Через месяц противники Поля Армана отказались от своих притязаний, ибо им стало ясно, что процесс заведомо проигран; работы по возведению завода начались. Жорж дважды поутру заходил к своему богатому клиенту на улицу Мурильо, и отец с дочерью принимали его самым дружеским образом.
Поскольку Жак Гаро вел весьма активный образ жизни и лично контролировал работу своих предприятий, дома он отсутствовал подолгу, и Мэри большую часть дня проводила без него; впрочем, скучать ей не приходилось: дочери знакомых отца — банкиров и промышленников — стали ее подругами.
Однако воздух Парижа, похоже, оказался не слишком полезен девушке. На ее перламутрово-бледных щеках стал появляться нездоровый румянец. Она начала покашливать — упорный сухой кашель не оставлял ее почти ни на минуту. Напуганный этими симптомами Жак, несмотря на сопротивление Мэри, смеявшейся над его родительскими страхами, вызвал врача. После тщательного обследования врач успокоил его и прописал лечение.
Отнюдь не будучи отъявленной кокеткой, девушка все же любила красиво одеваться и выбрала себе одну из лучших в Париже портних. Госпожа Опостин — так звали эту великую мастерицу — имела весьма обширную клиентуру в аристократических, финансовых и артистических кругах. И хотя ее мастерская на улице Сент-Оноре была довольно большой, госпожа Опостин, дабы удовлетворить потребности день ото дня разраставшейся клиентуры, вынуждена была, помимо работавших у нее девушек, нанимать швей, трудившихся на дому. Одна из них была ее любимицей. Госпоже Опостин очень хотелось, чтобы девушка жила и работала при ней, но Люси — а ее звали так — желала сохранить независимость и ни за что не соглашалась расстаться со своей комнатушкой на самой верхотуре одного из домов по набережной Бурбонов на острове Сен-Луи.
Люси было двадцать два с половиной года. Трудно даже представить себе парижскую гризетку, у которой было бы настолько утонченное и хорошенькое личико, да еще при такой ладненькой фигурке; волосы у нее были каштановые, с золотистым отливом, а глаза — синие и очень нежные. Алые губки то и дело весело улыбались, и за ними мелькали ослепительно белые зубы.
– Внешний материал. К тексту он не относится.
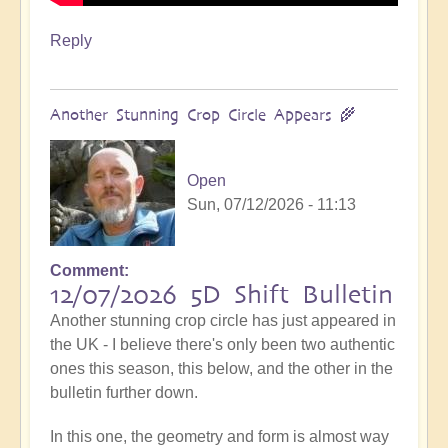
Reply
Another Stunning Crop Circle Appears 🌾
Open
Sun, 07/12/2026 - 11:13
Comment
12/07/2026 5D Shift Bulletin
Another stunning crop circle has just appeared in
the UK - I believe there's only been two authentic
ones this season, this below, and the other in the
bulletin further down.
In this one, the geometry and form is almost way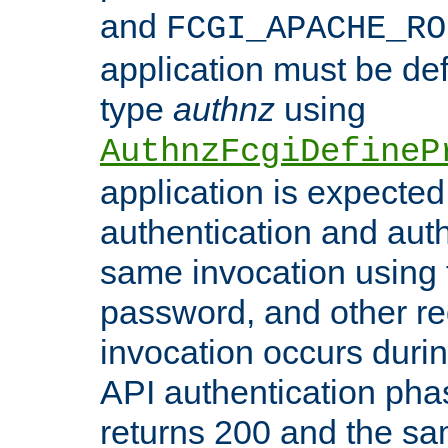
and
FCGI_APACHE_RO
application must be de
type
authnz
using
AuthnzFcgiDefineP
application is expected
authentication and auth
same invocation using t
password, and other re
invocation occurs duri
API authentication phas
returns 200 and the sa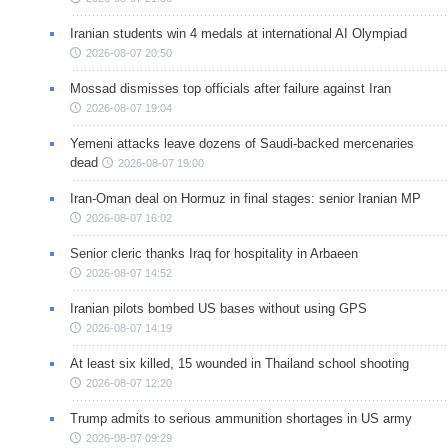
Iranian students win 4 medals at international AI Olympiad
2026-08-07 20:50
Mossad dismisses top officials after failure against Iran
2026-08-07 19:04
Yemeni attacks leave dozens of Saudi-backed mercenaries
dead
2026-08-07 19:00
Iran-Oman deal on Hormuz in final stages: senior Iranian MP
2026-08-07 16:02
Senior cleric thanks Iraq for hospitality in Arbaeen
2026-08-07 14:52
Iranian pilots bombed US bases without using GPS
2026-08-07 14:19
At least six killed, 15 wounded in Thailand school shooting
2026-08-07 12:20
Trump admits to serious ammunition shortages in US army
2026-08-07 09:29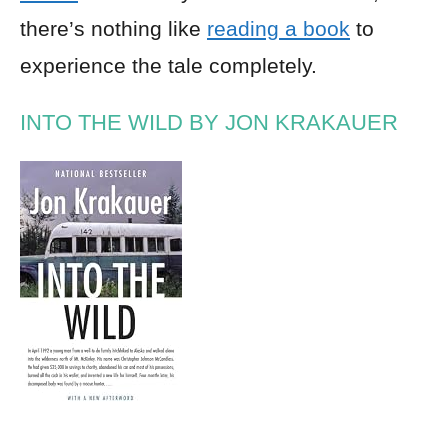
there’s nothing like
reading a book
to
experience the tale completely.
INTO THE WILD BY JON KRAKAUER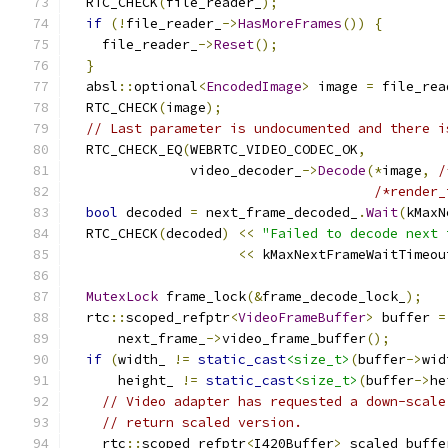
  RTC_CHECK
(
file_reader_
);
if
(!
file_reader_
->
HasMoreFrames
())
{
    file_reader_
->
Reset
();
}
  absl
::
optional
<
EncodedImage
>
 image 
=
 file_rea
  RTC_CHECK
(
image
);
// Last parameter is undocumented and there i
  RTC_CHECK_EQ
(
WEBRTC_VIDEO_CODEC_OK
,
               video_decoder_
->
Decode
(*
image
,
/
/*render_
bool
 decoded 
=
 next_frame_decoded_
.
Wait
(
kMaxN
  RTC_CHECK
(
decoded
)
<<
"Failed to decode next 
<<
 kMaxNextFrameWaitTimeou
MutexLock
 frame_lock
(&
frame_decode_lock_
);
  rtc
::
scoped_refptr
<
VideoFrameBuffer
>
 buffer 
=
      next_frame_
->
video_frame_buffer
();
if
(
width_ 
!=
static_cast
<size_t>
(
buffer
->
wid
      height_ 
!=
static_cast
<size_t>
(
buffer
->
he
// Video adapter has requested a down-scale
// return scaled version.
    rtc
::
scoped_refptr
<
I420Buffer
>
 scaled_buffe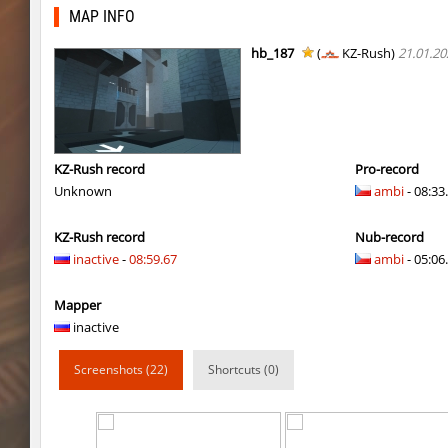
slide_skyward
Ackerman
MAP INFO
kzru_stormblock
Auh_priem
hb_187
(
KZ-Rush)
21.01.20
kzru_stormblock
Auh_priem
slide_skyward
Auh_priem
kzru_stormblock
Flibo
KZ-Rush record
Pro-record
Unknown
ambi
- 08:33
hkz_bhop
outside
KZ-Rush record
Nub-record
bkz_marioclimb_4you
bite
inactive
-
08:59.67
ambi
- 05:06.
nz_playstation2
Miols666
Mapper
nz_leetbhop
Miols666
inactive
nz_leetbhop
Miols666
Screenshots (22)
Shortcuts (0)
bkz_cityblock
bite
kz_stoneblock
Chernaya_Sotn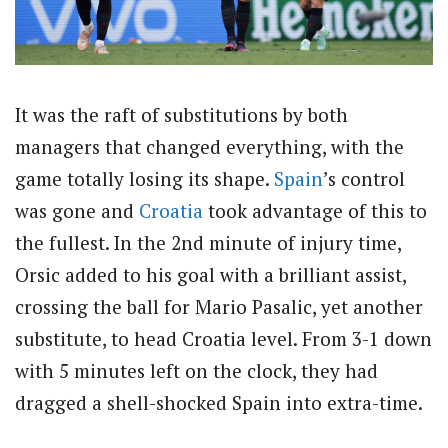
It was the raft of substitutions by both
managers that changed everything, with the
game totally losing its shape.
Spain
’s control
was gone and
Croatia
took advantage of this to
the fullest. In the 2nd minute of injury time,
Orsic added to his goal with a brilliant assist,
crossing the ball for Mario Pasalic, yet another
substitute, to head Croatia level. From 3-1 down
with 5 minutes left on the clock, they had
dragged a shell-shocked Spain into extra-time.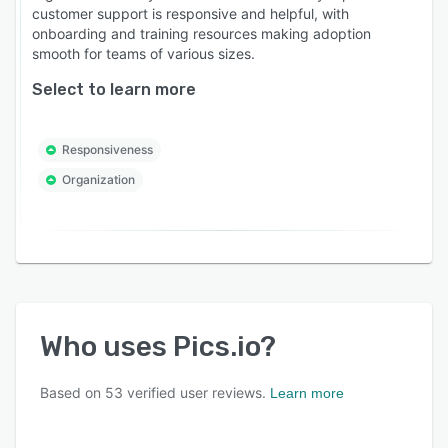
customer support is responsive and helpful, with
onboarding and training resources making adoption
smooth for teams of various sizes.
Select to learn more
Responsiveness
Organization
Who uses
Pics.io
?
Based on
53
verified user reviews.
Learn more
Любимицу госпожи Опостин любили и уважали все. Любили за доброту и отзывчивость; уважали за то, что, прожив в этом доме четыре года, она вела себя так, что не то что упрекнуть, но даже заподозрить ее было не в чем. Предполагалось, что у нее есть жених — сосед по лестничной площадке, чертежник Люсьен Лабру.
Глава 16
Люсьен Лабру после смерти тетки, госпожи Бертэн, — а ему было тогда двадцать лет — остался один на всем свете, располагая лишь несколькими тысячами франков. Госпожа Бертэн, стремясь исполнить желание своего покойного брата, настаивала, чтобы юноша получил настоящее образование и стал хорошим инженером-механиком. Впрочем, он и сам к этому стремился. Те небольшие деньги, что тетушка как-то умудрилась для него скопить, позволили ему еще какое-то время после ее смерти продолжать учебу. Когда они закончились, он принялся подыскивать хорошую работу, которая позволила бы использовать приобретенные знания.
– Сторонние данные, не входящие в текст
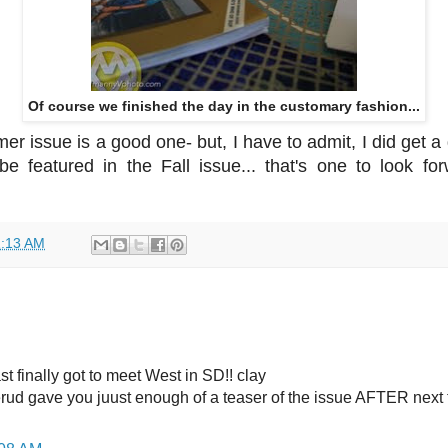
Of course we finished the day in the customary fashion...
r issue is a good one- but, I have to admit, I did get 
l be featured in the Fall issue... that's one to look f
:13 AM
t finally got to meet West in SD!! clay
rud gave you juust enough of a teaser of the issue AFTER next 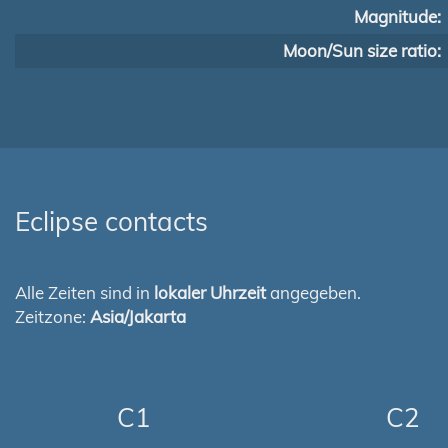
Magnitude:
Moon/Sun size ratio:
Eclipse contacts
Alle Zeiten sind in
lokaler Uhrzeit
angegeben.
Zeitzone:
Asia/Jakarta
C1
C2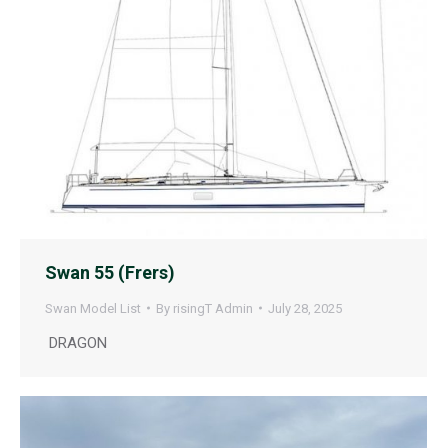
Swan 55 (Frers)
Swan Model List
By
risingT Admin
July 28, 2025
DRAGON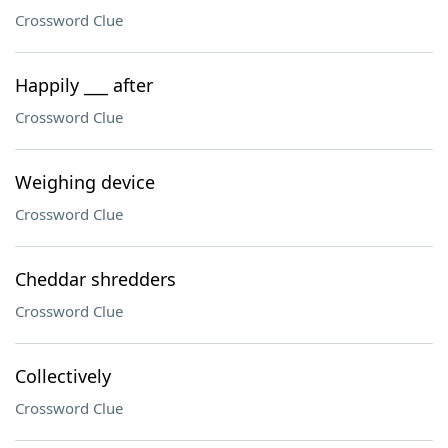
Crossword Clue
Happily ___ after
Crossword Clue
Weighing device
Crossword Clue
Cheddar shredders
Crossword Clue
Collectively
Crossword Clue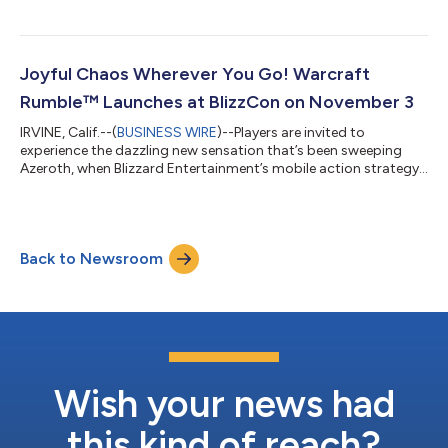
will begin their adventure deep beneath the surface in the World
of Warcraft: The War Within™ expansion, slated for release in
2024. World of Warcraft: Midnight™ and World of Warcraft: The
Last Titan, ™ will round out a three-part saga that calls players
Joyful Chaos Wherever You Go! Warcraft
home t...
Rumble™ Launches at BlizzCon on November 3
IRVINE, Calif.--(
BUSINESS WIRE
)--Players are invited to
experience the dazzling new sensation that’s been sweeping
Azeroth, when Blizzard Entertainment’s mobile action strategy
game Warcraft Rumble™ launches worldwide* on Android and
iOS devices on November 3, live at BlizzCon! In taverns from
Winterspring to Booty Bay, Horde and Alliance alike are
gathering around a marvelous new machine, which brings
Back to Newsroom
miniature versions of their famous heroes and villains to life to
do battle in strategic, fra...
Wish your news had
this kind of reach?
К несчастью, никто им не заинтересовался: ему не хватало влиятельных знакомств. А нужно было как-то жить, и не только жить, но еще и платить поземельный налог за альфорвилльский участок — ни продавать его, ни закладывать он не хотел. И он решил устроиться на завод, где сможет приобрести необходимый опыт практической работы. Потом стал делать по заказу чертежи, эпюры и рисунки. Когда число заказов выросло и стало можно зарабатывать на жизнь, молодой человек ушел с завода, где уже нечему было научиться. Работать ему нравилось дома.